▶ EXTRACT
· · · · ·
In the immediate aftermath, various rumours surfaced regarding why Liverpool had failed once again to bring in a big name player from the Ukrainian Premier League (having previously missed out on Mkhitaryan). Ukrainian journalist Kostyantyn Andriyuk claimed that Kolomoyskyi, a Ukrainian-Cypriot Israeli of Jewish descent, prefers only to negotiate with fellow Jews and favoured signing a deal with Tottenham Hotspur’s chairman Daniel Levy. But religion played little part in truth as, in the winter of 2013, Kolomoyskyi was not willing to sell his prize asset to anyone, to the point that he was ready to ignore contractual obligations in order to keep Konoplyanka in Ukraine.
· · · · ·
▶ DATA LISTING
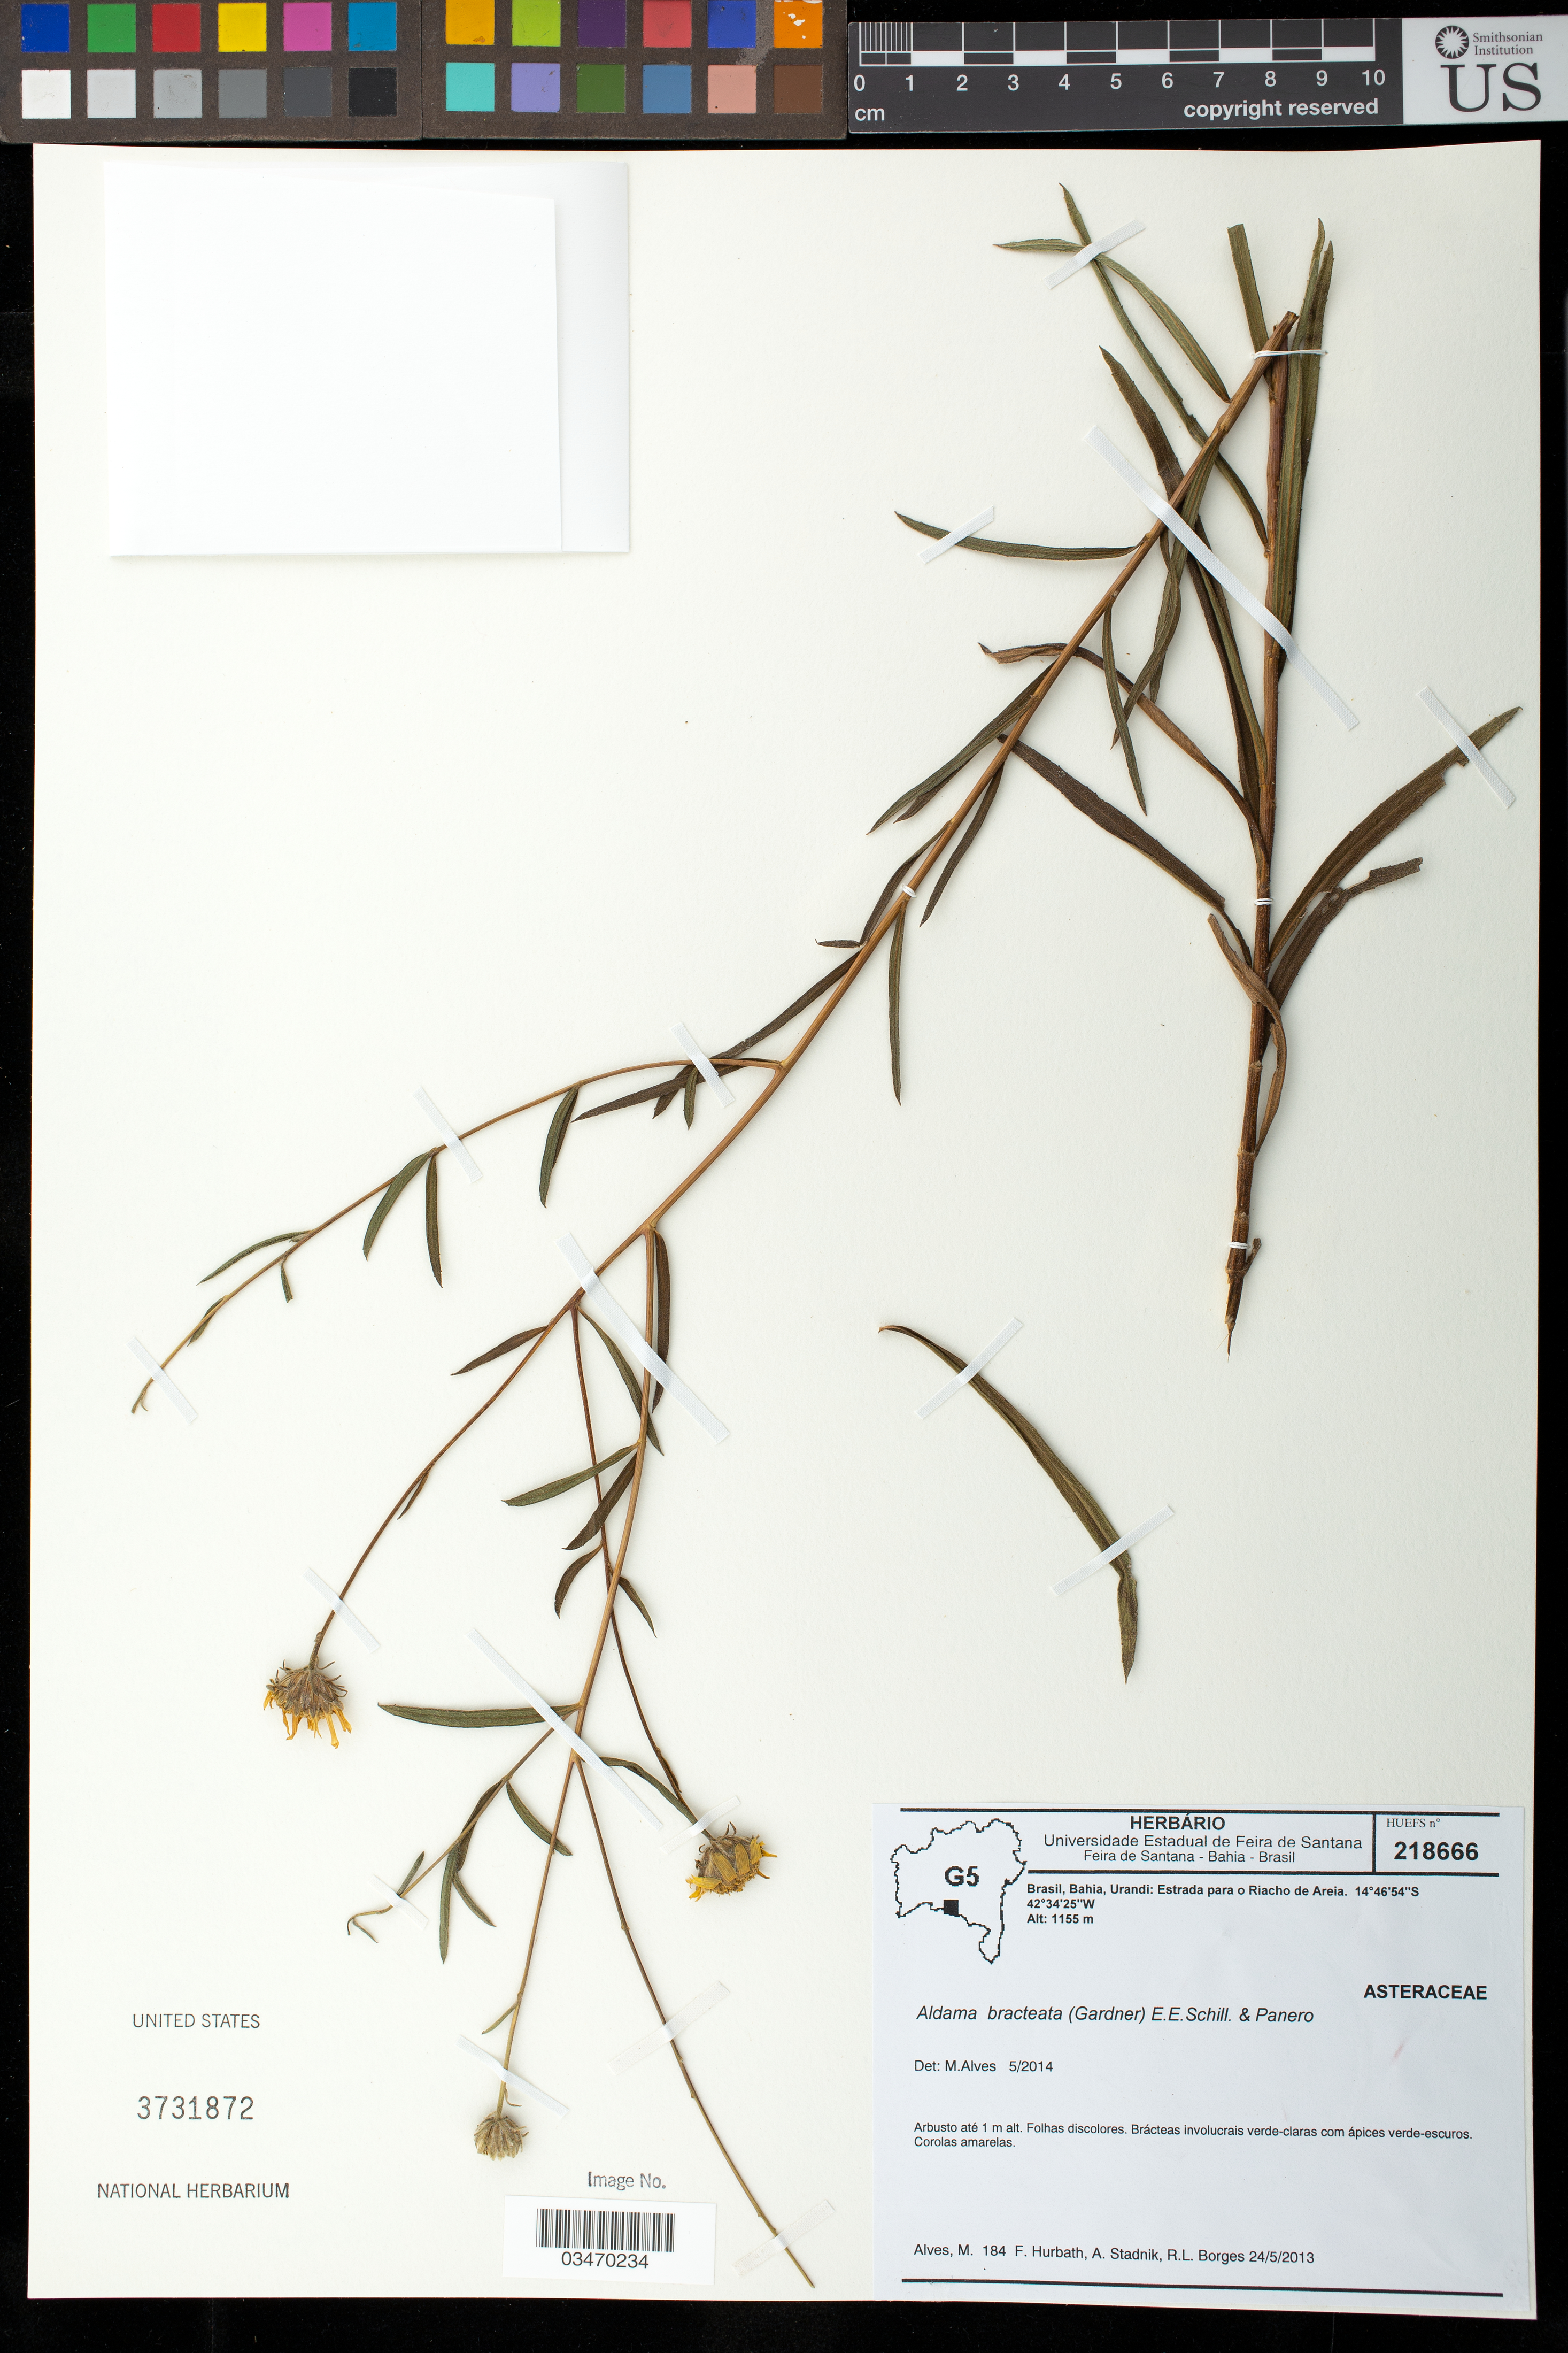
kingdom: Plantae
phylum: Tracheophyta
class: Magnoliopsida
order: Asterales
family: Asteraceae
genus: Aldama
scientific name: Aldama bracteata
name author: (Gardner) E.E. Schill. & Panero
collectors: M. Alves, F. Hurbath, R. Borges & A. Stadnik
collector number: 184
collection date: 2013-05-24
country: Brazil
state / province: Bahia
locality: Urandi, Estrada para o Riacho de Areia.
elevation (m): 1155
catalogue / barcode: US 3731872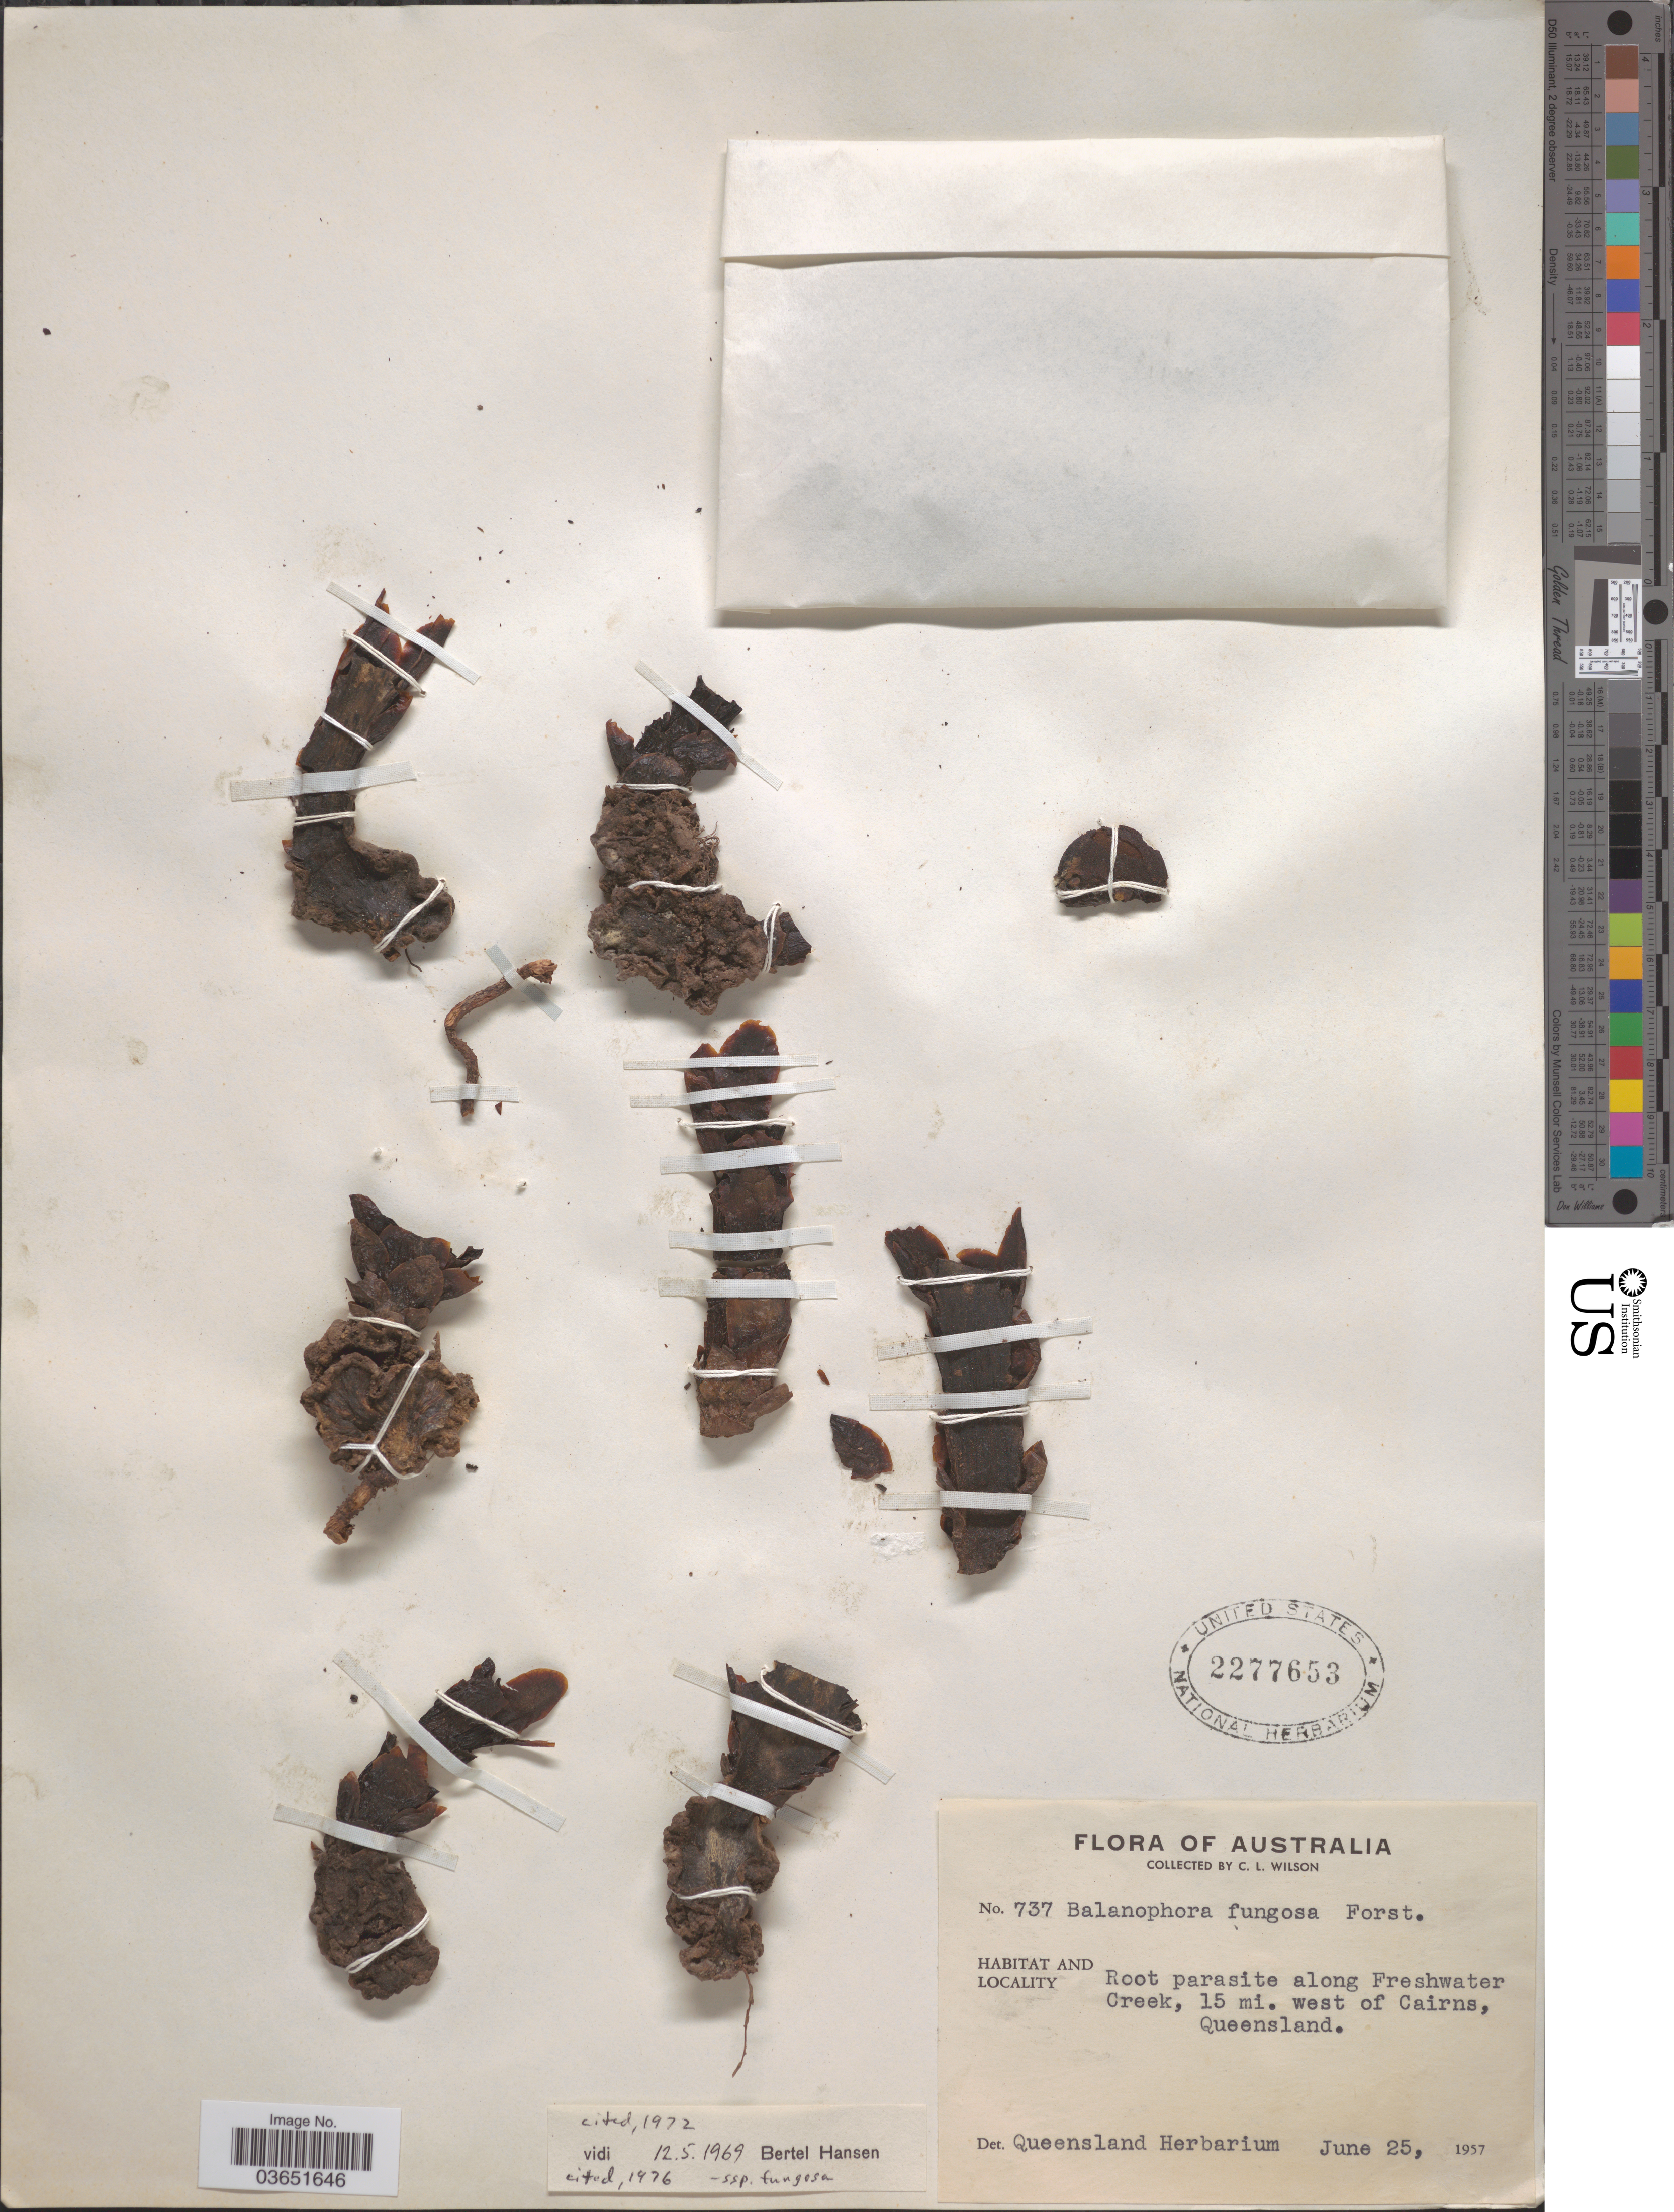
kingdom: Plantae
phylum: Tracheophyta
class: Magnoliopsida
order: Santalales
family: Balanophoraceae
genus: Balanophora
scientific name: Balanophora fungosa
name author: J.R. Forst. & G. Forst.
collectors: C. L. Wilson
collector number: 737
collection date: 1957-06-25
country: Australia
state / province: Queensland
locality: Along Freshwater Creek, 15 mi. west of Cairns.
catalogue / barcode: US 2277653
· · · · ·
▶ WHAT TO PRODUCE
Repeat the Konoplyanka passage word for word, starting with "In the immediate" and going on through "Konoplyanka in Ukraine.". Work only from the Konoplyanka passage; the rows play no part.

▶ RESPONSE
In the immediate aftermath, various rumours surfaced regarding why Liverpool had failed once again to bring in a big name player from the Ukrainian Premier League (having previously missed out on Mkhitaryan). Ukrainian journalist Kostyantyn Andriyuk claimed that Kolomoyskyi, a Ukrainian-Cypriot Israeli of Jewish descent, prefers only to negotiate with fellow Jews and favoured signing a deal with Tottenham Hotspur’s chairman Daniel Levy. But religion played little part in truth as, in the winter of 2013, Kolomoyskyi was not willing to sell his prize asset to anyone, to the point that he was ready to ignore contractual obligations in order to keep Konoplyanka in Ukraine.